Senate Majority Leader Mitch McConnell, R-Ky., has said the Senate will consider the House bill this week, but he will need support from both parties to surmount a certain 60-vote threshold to advance legislation. The House is out of session until July 5, so the Senate will have to pass the House bill unchanged for it to head to the president's desk for his signature before the Friday deadline.
Last week, Senate Democratic leader Harry Reid said his caucus has serious concerns about the bill despite President Barack Obama's support for it.
Reid said Democrats may want to try to strike a provision in the bill allowing the Puerto Rican government to temporarily lower the minimum wage for some younger workers.
"At the very minimum we need some amendments," Reid said.
At the same time, some Republicans have expressed concerns that the package could serve as a precedent for financially stressed states.

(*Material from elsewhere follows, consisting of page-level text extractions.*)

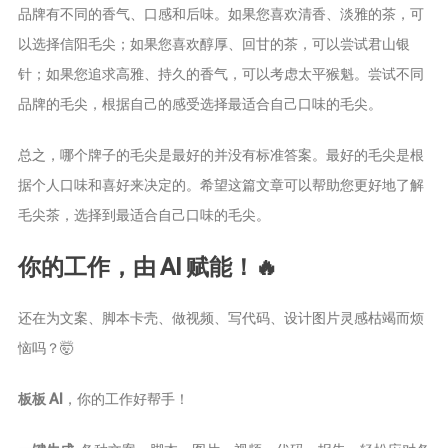
品牌有不同的香气、口感和后味。如果您喜欢清香、淡雅的茶，可
以选择信阳毛尖；如果您喜欢醇厚、回甘的茶，可以尝试君山银
针；如果您追求高雅、持久的香气，可以考虑太平猴魁。尝试不同
品牌的毛尖，根据自己的感受选择最适合自己口味的毛尖。
总之，哪个牌子的毛尖是最好的并没有标准答案。最好的毛尖是根
据个人口味和喜好来决定的。希望这篇文章可以帮助您更好地了解
毛尖茶，选择到最适合自己口味的毛尖。
你的工作，由 AI 赋能！🔥
还在为文案、脚本卡壳、做视频、写代码、设计图片灵感枯竭而烦
恼吗？🤯
板板 AI
，你的工作好帮手！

The House overwhelmingly passed the bill 297-127 on June 9 with the support of House Speaker Paul Ryan, R-Wis., and House Minority Leader Nancy Pelosi, D-Calif.
Like all U.S. states and territories, Puerto Rico cannot declare bankruptcy under federal law. The legislation would allow the seven-member control board to oversee negotiations with creditors and the courts over reducing some debt, but the bill does not provide any taxpayer funds to reduce that debt. Creditors have heavily lobbied to ensure that their interests are protected by the board.